Читать «Извивы памяти» онлайн - страница 180
Юлий Зусманович Крелин
Доброе семя и в дерьме породит, в конце концов, добро. Гнилое зерно и в самом качественном навозе будет продолжать гнить. Вся нечисть прошлого слетела с него, словно шелуха. Что было в него вложено от роду, вновь проявилось, и не только в его рассказах о прошедшем, но и в его многотрудной обыденной жизни уже после реабилитации.
Надо обладать большой устойчивостью, плавучестью, силой, мужеством, очень добрым характером и, разумеется, талантом беспощадно понимать и исправлять собственные ошибки, чтоб сохранить не только разум, но и чистоту восприятия мира.
Лева прожил странный, кровавый век. Собственно, даже больше. Век, он, как и возраст человека, — понятие качественное, а не количественное. XX век — короткий. Он начался с 1914 года, вместе с Первой мировой… Или того хлеще — с октября 1917 года. Закончился век смертью режима, порожденного тем семнадцатым годом, — в 1991-м…
Разгон родился в девятьсот восьмом году и мальчишкой еще, по молодости и невежественности, после Гражданской войны пошел к свету, что виднелся ему впереди. Но свет тот, что и в тоннеле, по некоторым рассказам реанимированных после смерти клинической, предваряет смерть окончательную. Разгон дожил до конца этого века и сумел еще пожить в новом, трудном времени почти десять лет.
Разгон пережил ребенком две войны, потрясших нашу страну. Зэком, в лагере, пережил Вторую мировую. И уже выйдя из малой зоны лагеря за колючей проволокой, в большую зону социалистического лагеря, перенес третью мировую, холодную войну.
Разгон со светлой надеждой встретил падение режима и новое время. Он до конца жизни сохранял исторический оптимизм и верил, что придет покой и на нашу землю. Потому и сумел не только жить весело в свои весьма преклонные годы, но и описать без надрыва то, что тяжким камнем было на душе у него и всего нашего народа. Чудом, Промыслом Божиим можно считать явившуюся, словно с того света, книгу, написанную им в лагере для дочери и исчезнувшую более чем на тридцать лет. Добрые люди, которых наверняка на свете больше, чем дурных, как считал Разгон (и, как видите, Лева и тут оказался прав), эту книгу сохранили, передали ему зэковскую тетрадку. Он сумел ее прочесть дочери, хотя она и была уже пенсионеркой…

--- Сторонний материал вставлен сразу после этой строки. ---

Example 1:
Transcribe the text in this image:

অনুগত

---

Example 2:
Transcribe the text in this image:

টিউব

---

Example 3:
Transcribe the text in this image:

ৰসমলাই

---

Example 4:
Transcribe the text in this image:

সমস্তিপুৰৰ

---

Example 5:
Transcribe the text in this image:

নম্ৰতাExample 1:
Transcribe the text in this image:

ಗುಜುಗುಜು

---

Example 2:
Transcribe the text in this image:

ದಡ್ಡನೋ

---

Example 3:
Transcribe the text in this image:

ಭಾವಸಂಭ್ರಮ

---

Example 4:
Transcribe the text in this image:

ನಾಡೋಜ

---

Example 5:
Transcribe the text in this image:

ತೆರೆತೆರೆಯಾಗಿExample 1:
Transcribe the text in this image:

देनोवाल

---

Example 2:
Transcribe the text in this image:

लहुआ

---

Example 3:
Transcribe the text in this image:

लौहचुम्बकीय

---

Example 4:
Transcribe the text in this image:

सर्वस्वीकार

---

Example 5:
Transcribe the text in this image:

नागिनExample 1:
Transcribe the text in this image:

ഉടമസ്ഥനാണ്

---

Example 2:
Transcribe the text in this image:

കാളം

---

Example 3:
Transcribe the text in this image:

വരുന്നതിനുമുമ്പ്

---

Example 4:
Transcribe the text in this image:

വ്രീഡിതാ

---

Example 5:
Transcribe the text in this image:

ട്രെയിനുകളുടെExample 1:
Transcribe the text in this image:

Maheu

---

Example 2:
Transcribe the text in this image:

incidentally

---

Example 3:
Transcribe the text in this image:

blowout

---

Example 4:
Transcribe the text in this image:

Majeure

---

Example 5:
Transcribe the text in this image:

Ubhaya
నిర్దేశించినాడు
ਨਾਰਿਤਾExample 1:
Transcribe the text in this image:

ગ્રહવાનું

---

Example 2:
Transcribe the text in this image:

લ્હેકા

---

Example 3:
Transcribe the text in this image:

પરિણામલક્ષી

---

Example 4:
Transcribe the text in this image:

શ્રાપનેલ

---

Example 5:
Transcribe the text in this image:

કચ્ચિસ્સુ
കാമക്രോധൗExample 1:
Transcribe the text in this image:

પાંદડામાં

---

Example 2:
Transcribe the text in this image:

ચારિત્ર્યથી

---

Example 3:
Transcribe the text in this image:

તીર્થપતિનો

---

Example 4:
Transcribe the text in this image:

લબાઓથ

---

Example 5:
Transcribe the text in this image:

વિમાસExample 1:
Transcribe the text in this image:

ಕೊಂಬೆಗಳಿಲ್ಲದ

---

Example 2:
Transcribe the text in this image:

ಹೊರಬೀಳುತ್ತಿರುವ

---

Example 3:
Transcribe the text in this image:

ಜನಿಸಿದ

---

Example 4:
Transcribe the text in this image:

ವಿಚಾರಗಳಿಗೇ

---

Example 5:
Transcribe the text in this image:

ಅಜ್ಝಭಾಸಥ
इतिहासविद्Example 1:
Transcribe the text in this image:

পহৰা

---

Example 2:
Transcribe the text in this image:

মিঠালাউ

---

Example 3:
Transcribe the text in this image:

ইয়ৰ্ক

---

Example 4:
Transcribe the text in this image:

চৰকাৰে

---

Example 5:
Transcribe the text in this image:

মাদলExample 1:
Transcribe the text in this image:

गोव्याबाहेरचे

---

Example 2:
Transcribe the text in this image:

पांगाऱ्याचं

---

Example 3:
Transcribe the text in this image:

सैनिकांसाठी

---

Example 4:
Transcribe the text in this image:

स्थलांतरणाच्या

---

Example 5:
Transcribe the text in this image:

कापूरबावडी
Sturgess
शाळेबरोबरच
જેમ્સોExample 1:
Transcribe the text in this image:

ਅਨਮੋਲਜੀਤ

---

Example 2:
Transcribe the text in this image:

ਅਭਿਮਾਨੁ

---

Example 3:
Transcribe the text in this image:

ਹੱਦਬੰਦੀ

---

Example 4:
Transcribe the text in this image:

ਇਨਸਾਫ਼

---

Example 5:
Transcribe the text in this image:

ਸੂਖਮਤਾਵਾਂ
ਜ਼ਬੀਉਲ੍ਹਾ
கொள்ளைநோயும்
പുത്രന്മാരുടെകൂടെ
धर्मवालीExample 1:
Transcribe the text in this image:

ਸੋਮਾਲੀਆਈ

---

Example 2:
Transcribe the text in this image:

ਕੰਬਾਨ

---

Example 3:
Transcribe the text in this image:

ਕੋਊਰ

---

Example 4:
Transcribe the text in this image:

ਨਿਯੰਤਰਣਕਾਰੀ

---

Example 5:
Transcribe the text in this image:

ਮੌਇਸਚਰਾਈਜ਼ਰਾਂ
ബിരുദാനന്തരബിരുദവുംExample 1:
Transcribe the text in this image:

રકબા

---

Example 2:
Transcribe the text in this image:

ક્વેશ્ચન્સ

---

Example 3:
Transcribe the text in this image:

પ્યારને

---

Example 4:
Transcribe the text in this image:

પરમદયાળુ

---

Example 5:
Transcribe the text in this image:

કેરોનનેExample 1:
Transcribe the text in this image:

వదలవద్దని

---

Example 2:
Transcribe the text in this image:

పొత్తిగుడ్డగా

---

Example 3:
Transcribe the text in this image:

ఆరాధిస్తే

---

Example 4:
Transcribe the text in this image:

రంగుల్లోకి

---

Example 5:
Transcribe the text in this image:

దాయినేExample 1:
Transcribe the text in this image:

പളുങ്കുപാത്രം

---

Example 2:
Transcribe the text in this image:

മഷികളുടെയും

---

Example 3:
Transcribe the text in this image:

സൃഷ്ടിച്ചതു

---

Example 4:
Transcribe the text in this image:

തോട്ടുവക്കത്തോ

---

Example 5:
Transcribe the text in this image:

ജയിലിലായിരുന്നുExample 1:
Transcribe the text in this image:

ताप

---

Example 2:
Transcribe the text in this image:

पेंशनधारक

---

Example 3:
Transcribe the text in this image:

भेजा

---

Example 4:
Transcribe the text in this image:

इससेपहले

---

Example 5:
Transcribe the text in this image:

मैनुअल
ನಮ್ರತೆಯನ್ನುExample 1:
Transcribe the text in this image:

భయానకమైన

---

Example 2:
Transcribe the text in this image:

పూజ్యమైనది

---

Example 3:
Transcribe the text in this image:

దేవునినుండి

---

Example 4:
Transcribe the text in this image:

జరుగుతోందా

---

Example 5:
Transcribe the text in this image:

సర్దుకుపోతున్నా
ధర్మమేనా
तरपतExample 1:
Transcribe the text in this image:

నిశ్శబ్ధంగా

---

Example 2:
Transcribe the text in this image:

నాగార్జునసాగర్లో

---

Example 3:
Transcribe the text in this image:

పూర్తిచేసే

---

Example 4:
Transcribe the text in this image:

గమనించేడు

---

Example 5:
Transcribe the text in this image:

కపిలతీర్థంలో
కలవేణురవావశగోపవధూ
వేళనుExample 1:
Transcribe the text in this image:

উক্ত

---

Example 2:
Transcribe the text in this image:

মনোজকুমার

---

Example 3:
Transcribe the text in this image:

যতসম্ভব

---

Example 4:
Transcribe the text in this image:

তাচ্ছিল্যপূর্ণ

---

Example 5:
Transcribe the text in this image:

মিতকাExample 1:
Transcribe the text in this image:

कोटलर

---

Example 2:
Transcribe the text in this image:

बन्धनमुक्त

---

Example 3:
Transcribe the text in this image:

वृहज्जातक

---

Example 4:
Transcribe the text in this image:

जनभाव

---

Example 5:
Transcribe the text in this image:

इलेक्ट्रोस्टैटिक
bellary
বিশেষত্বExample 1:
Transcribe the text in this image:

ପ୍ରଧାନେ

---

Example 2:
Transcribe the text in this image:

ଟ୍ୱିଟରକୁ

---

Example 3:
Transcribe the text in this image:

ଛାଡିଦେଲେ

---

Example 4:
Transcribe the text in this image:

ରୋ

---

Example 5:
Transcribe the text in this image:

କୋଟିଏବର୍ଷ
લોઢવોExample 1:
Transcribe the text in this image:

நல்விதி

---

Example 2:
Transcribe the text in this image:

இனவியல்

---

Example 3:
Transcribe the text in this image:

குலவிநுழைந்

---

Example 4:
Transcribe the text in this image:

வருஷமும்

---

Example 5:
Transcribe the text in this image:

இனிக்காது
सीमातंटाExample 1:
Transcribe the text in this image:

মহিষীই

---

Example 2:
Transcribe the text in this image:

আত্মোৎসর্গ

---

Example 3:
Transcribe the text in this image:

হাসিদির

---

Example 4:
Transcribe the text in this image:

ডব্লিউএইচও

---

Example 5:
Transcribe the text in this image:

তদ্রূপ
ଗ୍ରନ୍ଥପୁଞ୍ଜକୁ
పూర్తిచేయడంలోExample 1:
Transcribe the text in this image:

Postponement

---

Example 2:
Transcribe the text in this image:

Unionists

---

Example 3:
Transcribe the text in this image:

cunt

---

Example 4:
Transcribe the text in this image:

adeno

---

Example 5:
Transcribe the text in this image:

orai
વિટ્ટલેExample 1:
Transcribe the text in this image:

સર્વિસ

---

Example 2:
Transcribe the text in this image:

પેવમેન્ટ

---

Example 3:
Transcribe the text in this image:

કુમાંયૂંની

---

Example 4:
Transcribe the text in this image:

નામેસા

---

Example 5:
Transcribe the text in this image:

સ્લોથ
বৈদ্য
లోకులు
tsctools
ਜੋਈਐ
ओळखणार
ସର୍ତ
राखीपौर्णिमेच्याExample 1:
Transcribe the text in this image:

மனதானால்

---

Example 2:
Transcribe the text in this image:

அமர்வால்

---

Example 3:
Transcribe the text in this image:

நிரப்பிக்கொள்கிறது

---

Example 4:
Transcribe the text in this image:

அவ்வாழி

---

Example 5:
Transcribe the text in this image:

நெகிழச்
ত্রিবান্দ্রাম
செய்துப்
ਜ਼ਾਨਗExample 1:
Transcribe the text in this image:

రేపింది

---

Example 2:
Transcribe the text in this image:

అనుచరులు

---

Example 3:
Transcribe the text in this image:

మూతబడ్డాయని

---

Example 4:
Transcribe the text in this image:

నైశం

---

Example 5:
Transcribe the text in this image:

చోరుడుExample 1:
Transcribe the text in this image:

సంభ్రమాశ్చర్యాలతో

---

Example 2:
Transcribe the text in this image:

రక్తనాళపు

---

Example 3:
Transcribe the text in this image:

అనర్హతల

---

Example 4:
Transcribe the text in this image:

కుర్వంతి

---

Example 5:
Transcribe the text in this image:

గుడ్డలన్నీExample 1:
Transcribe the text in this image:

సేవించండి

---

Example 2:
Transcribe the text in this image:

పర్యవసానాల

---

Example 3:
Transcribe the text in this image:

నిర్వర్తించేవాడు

Он сохранил любовь к жизни, тягу к новому, молодому. Я для него был мальчишкой, моложе на целое поколение, может, и на два, но всегда как-то подтягивался, услышав:
"Юлик, пора выпить!" — Левин призыв к застолью, где он тоже весело, несерьезно реализовывал свою вековую молодость.
Я горюю, что мне отныне больше не поговорить со старшим другом, не побалагурить с ним, не рассказать новый анекдот; некому со смехом сквозь слезы вспомнить правоохранников, противопоставлявших себя правозащитникам. Родного собеседника нет.
Он избыл свою миссию на этой земле. Он достойно завершил свою жизнь. Все естественно, таковы законы природы. Он был в ладу со временем. Сначала он был прельщен и очарован утопией, потом страдал и разочаровывался в утопии, потом, вместе со всем временем, дождался слома утопии и поражения порожденного ею режима. Он жил в ладу со временем.